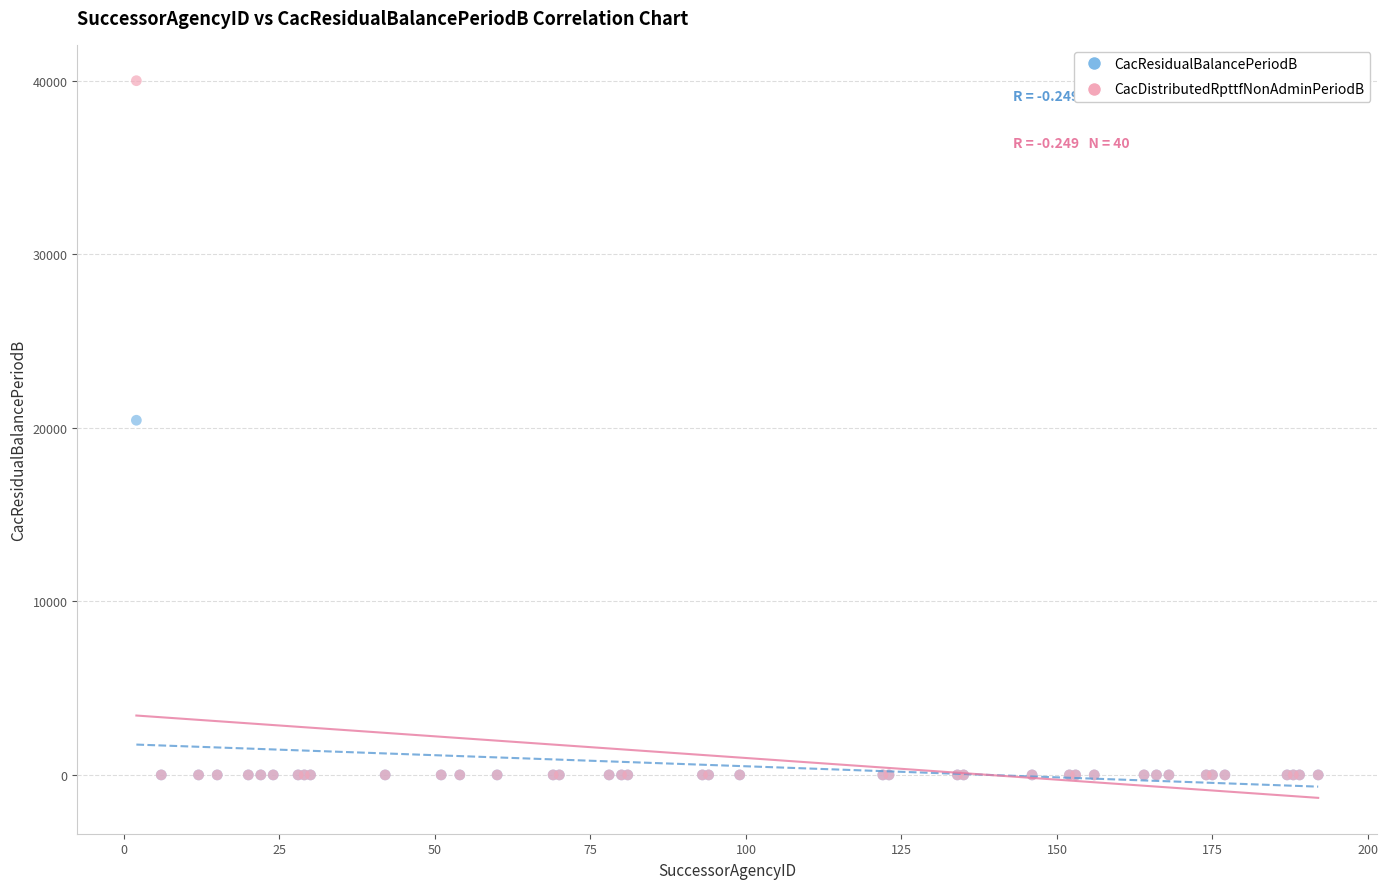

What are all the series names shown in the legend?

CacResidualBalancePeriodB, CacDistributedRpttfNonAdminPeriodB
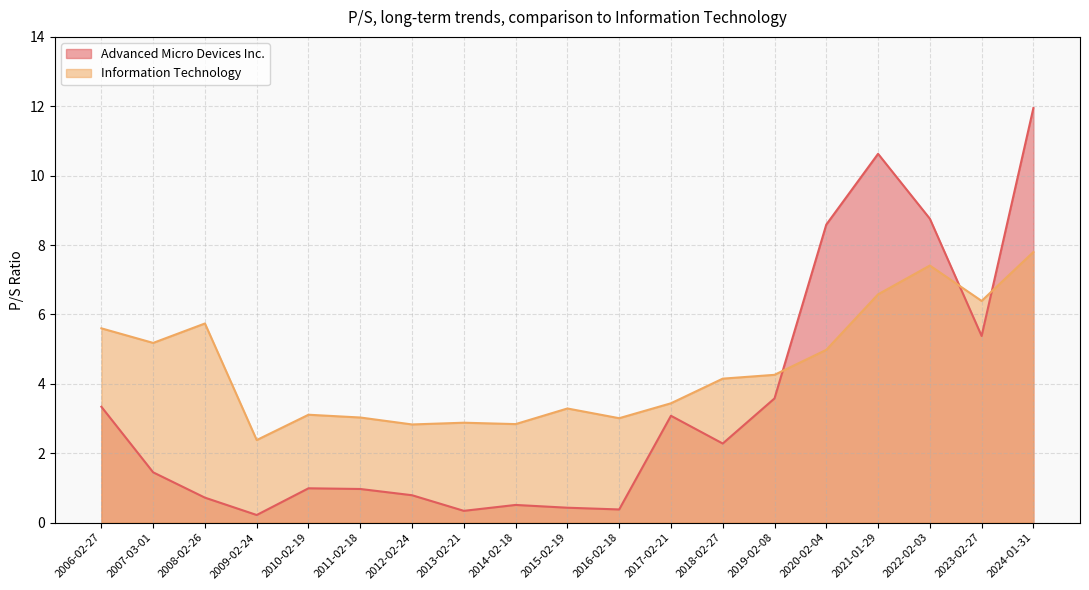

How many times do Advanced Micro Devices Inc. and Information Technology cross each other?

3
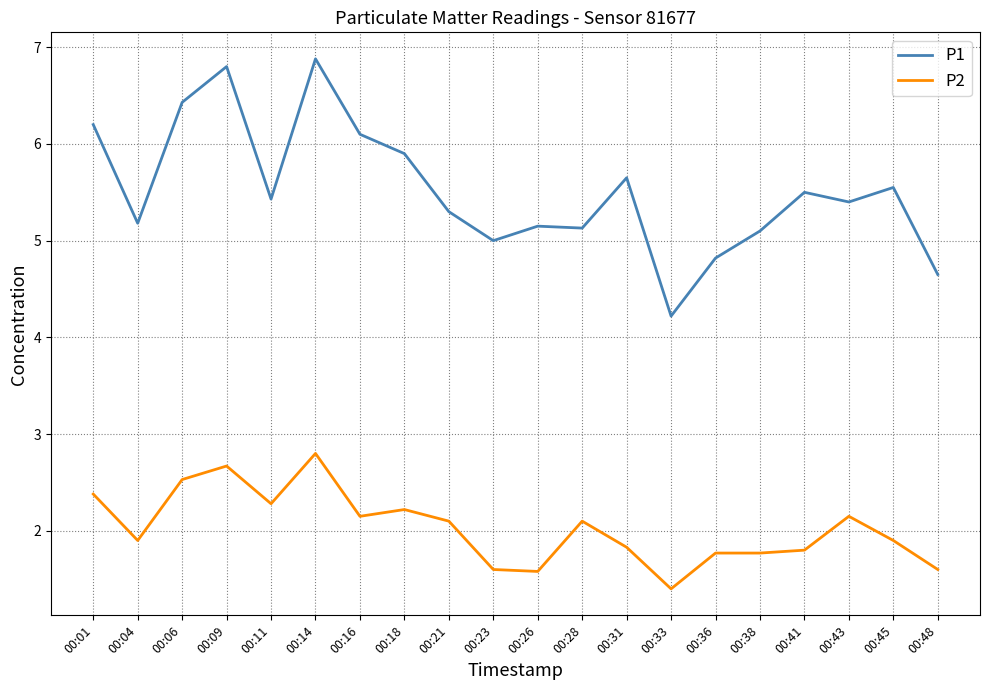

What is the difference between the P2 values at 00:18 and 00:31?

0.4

=== What is required ===
Can you retype all of the records above line for line, leaving the pictures out?

=== Solution ===
What are all the series names shown in the legend?

CacResidualBalancePeriodB, CacDistributedRpttfNonAdminPeriodB

How many times do Advanced Micro Devices Inc. and Information Technology cross each other?

3

What is the difference between the P2 values at 00:18 and 00:31?

0.4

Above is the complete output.